Records from a collection →
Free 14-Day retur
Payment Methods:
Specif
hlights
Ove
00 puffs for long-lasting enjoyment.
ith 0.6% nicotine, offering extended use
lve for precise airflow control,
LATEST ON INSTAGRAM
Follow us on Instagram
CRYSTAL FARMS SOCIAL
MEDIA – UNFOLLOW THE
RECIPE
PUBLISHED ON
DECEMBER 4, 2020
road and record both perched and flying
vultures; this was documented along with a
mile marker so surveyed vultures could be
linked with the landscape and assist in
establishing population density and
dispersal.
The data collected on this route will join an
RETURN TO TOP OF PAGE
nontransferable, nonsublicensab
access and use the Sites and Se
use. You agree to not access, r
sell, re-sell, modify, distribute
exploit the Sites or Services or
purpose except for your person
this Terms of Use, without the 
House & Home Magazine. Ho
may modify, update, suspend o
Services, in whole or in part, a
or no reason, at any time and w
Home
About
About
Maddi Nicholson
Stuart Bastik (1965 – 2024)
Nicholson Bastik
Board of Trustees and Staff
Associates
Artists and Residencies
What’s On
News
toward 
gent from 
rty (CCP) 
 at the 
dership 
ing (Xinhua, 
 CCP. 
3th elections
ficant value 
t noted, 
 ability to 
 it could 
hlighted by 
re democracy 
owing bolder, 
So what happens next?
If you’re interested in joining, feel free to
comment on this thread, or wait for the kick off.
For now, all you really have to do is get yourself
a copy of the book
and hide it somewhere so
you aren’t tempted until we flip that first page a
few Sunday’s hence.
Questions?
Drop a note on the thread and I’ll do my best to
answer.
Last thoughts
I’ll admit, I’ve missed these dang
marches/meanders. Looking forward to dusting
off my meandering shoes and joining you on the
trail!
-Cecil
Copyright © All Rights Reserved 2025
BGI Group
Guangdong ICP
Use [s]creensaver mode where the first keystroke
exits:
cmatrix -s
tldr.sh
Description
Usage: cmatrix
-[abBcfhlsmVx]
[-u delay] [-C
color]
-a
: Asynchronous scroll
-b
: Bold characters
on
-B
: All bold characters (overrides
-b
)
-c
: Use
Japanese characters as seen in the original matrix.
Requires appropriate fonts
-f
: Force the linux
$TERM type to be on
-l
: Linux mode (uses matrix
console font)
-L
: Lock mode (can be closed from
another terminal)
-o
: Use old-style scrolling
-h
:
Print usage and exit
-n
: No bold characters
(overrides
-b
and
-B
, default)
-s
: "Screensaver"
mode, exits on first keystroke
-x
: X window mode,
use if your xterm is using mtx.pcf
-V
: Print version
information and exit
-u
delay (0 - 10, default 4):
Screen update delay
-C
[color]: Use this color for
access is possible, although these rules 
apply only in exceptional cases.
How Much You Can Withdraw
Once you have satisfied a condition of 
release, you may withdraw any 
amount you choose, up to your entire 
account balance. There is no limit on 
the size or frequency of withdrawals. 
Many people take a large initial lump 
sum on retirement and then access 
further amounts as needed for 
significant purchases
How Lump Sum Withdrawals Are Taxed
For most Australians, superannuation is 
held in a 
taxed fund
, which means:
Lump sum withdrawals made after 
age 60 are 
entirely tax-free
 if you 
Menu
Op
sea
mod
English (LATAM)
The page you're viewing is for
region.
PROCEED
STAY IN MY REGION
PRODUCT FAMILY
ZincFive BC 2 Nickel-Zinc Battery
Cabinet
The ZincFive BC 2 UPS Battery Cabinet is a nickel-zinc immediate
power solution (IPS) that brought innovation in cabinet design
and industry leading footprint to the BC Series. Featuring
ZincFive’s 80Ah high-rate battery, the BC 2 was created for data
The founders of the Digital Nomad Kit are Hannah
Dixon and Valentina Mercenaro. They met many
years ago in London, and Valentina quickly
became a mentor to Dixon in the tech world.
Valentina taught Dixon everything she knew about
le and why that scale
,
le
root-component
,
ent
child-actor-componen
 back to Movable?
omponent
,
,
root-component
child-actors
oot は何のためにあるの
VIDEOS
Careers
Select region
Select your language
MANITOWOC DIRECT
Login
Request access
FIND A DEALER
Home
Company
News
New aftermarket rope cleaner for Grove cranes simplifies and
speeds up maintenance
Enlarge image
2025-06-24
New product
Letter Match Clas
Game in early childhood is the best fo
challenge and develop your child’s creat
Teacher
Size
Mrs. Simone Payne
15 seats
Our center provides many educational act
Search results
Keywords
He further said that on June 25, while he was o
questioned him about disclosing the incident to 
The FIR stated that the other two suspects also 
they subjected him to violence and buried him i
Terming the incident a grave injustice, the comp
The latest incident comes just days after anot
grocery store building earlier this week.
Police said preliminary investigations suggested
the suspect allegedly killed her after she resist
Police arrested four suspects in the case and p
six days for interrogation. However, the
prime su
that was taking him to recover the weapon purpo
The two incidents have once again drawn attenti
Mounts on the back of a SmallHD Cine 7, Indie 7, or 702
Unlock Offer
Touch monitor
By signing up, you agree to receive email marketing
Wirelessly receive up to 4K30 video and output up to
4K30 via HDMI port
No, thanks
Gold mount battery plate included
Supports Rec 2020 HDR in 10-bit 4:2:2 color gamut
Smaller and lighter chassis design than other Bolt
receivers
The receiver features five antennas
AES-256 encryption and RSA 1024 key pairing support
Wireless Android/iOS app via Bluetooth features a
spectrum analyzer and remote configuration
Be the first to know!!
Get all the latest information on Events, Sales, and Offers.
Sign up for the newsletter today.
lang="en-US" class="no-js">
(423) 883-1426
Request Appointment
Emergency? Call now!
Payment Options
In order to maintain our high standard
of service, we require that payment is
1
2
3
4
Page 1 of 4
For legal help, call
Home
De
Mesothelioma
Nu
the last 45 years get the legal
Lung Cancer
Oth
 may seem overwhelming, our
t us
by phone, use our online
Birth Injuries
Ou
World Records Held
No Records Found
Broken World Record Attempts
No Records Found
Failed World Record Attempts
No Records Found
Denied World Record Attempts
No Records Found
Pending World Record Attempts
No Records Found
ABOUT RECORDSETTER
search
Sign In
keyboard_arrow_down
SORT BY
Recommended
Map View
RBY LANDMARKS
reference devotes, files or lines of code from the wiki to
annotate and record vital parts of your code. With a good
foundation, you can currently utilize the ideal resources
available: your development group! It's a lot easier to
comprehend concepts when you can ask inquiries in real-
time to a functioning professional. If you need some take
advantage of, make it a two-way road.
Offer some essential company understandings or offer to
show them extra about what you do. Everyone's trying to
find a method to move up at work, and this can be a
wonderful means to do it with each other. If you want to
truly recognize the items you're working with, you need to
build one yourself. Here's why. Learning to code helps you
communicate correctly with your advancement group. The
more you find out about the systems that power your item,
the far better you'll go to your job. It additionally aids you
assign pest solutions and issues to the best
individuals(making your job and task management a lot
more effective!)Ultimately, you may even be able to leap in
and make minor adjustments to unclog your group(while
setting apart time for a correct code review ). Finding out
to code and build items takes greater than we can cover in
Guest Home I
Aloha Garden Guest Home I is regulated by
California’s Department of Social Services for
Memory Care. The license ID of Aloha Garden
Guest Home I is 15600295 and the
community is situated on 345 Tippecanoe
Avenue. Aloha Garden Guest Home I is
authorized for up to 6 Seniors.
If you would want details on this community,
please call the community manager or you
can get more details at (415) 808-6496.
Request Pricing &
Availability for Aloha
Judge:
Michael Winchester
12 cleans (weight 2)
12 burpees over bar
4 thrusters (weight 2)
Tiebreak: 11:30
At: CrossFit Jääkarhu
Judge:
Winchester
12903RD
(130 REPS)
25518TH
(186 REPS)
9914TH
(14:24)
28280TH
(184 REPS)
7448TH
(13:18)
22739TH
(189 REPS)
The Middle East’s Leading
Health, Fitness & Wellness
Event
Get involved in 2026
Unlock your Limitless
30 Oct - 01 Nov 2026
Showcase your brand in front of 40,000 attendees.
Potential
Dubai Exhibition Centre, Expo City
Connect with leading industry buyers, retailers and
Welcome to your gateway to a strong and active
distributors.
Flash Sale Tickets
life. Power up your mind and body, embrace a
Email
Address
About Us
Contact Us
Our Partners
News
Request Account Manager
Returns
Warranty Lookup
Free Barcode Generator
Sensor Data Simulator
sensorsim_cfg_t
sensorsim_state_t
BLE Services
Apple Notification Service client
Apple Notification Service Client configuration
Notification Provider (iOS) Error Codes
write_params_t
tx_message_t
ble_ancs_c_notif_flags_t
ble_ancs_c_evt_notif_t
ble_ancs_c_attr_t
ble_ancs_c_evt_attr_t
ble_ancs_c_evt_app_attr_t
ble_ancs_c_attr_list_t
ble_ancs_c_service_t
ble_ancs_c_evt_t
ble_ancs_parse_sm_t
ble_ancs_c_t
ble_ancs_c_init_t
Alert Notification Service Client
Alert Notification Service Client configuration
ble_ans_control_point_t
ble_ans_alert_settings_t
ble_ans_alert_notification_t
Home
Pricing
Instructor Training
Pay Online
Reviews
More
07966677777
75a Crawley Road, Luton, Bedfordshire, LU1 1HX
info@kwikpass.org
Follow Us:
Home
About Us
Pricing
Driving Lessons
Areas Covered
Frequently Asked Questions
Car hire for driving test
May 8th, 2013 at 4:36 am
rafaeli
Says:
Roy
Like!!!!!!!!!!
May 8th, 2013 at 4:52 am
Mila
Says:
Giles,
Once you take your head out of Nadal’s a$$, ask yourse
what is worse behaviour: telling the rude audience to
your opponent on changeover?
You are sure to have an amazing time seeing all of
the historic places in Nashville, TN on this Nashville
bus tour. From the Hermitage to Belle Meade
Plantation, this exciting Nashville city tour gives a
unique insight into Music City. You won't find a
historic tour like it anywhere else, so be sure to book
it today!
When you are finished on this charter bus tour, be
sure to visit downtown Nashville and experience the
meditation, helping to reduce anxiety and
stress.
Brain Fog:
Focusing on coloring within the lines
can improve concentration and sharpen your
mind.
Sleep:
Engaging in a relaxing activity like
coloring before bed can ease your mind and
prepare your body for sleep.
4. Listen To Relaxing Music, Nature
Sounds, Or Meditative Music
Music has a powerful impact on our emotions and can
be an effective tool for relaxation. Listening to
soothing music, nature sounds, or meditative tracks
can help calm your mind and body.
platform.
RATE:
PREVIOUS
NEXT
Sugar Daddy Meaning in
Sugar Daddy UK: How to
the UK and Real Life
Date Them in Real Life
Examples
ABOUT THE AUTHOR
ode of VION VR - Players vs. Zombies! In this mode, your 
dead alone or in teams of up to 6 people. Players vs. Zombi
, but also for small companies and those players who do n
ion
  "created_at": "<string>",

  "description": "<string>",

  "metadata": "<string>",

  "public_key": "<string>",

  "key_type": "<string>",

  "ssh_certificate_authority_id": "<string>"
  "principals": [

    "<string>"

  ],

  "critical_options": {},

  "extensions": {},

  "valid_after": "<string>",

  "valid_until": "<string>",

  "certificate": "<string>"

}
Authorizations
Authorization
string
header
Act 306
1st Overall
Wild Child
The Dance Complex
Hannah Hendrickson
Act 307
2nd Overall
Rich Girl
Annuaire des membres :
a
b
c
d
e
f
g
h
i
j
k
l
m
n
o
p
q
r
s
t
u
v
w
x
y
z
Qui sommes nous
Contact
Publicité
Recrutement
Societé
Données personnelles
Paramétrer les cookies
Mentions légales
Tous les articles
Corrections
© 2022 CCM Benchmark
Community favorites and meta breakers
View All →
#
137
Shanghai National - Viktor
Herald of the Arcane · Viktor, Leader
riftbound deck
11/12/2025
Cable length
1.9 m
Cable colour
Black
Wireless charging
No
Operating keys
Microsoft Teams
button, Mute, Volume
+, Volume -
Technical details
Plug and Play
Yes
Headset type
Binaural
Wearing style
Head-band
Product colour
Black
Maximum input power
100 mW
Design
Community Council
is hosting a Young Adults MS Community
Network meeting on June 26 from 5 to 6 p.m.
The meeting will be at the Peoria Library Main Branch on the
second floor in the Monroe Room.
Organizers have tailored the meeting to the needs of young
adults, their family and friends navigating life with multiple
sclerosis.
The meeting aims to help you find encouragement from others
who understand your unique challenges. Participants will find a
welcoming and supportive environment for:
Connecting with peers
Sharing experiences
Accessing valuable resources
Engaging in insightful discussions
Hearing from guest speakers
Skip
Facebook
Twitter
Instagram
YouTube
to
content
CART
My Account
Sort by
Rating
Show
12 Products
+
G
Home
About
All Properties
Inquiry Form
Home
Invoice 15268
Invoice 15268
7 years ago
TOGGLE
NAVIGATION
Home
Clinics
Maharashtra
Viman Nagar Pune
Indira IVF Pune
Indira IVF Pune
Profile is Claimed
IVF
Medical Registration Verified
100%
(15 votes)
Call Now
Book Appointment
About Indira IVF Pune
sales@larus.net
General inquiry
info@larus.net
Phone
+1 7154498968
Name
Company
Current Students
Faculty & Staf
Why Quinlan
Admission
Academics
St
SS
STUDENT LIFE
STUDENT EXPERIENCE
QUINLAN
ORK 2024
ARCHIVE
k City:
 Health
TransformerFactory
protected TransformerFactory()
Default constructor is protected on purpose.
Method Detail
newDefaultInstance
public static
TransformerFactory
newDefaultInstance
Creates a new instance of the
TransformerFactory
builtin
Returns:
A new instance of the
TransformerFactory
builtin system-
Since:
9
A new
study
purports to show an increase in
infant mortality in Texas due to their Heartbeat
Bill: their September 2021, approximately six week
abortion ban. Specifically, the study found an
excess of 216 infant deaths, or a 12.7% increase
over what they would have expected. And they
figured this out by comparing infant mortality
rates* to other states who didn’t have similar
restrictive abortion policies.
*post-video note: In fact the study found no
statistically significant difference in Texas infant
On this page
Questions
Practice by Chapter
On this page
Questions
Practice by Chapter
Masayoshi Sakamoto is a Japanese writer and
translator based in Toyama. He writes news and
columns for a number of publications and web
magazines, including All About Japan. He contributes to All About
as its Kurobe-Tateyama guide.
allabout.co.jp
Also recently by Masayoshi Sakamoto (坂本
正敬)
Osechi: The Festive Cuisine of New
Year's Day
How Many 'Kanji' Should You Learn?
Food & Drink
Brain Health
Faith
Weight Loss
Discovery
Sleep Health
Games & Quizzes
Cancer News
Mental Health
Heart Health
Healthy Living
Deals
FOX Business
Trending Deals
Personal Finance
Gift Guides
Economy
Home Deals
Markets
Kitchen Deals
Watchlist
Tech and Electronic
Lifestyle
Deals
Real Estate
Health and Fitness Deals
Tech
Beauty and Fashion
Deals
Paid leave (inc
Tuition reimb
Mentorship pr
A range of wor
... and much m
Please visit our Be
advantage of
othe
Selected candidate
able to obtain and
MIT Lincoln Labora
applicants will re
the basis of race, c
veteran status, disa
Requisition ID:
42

Exercise requirements →
Transcribe the entries above word for word, from the first line through the line containing "Last thoughts", and nothing else.

Solution to the problem →
Free 14-Day retur
Payment Methods:
Specif
hlights
Ove
00 puffs for long-lasting enjoyment.
ith 0.6% nicotine, offering extended use
lve for precise airflow control,
LATEST ON INSTAGRAM
Follow us on Instagram
CRYSTAL FARMS SOCIAL
MEDIA – UNFOLLOW THE
RECIPE
PUBLISHED ON
DECEMBER 4, 2020
road and record both perched and flying
vultures; this was documented along with a
mile marker so surveyed vultures could be
linked with the landscape and assist in
establishing population density and
dispersal.
The data collected on this route will join an
RETURN TO TOP OF PAGE
nontransferable, nonsublicensab
access and use the Sites and Se
use. You agree to not access, r
sell, re-sell, modify, distribute
exploit the Sites or Services or
purpose except for your person
this Terms of Use, without the 
House & Home Magazine. Ho
may modify, update, suspend o
Services, in whole or in part, a
or no reason, at any time and w
Home
About
About
Maddi Nicholson
Stuart Bastik (1965 – 2024)
Nicholson Bastik
Board of Trustees and Staff
Associates
Artists and Residencies
What’s On
News
toward 
gent from 
rty (CCP) 
 at the 
dership 
ing (Xinhua, 
 CCP. 
3th elections
ficant value 
t noted, 
 ability to 
 it could 
hlighted by 
re democracy 
owing bolder, 
So what happens next?
If you’re interested in joining, feel free to
comment on this thread, or wait for the kick off.
For now, all you really have to do is get yourself
a copy of the book
and hide it somewhere so
you aren’t tempted until we flip that first page a
few Sunday’s hence.
Questions?
Drop a note on the thread and I’ll do my best to
answer.
Last thoughts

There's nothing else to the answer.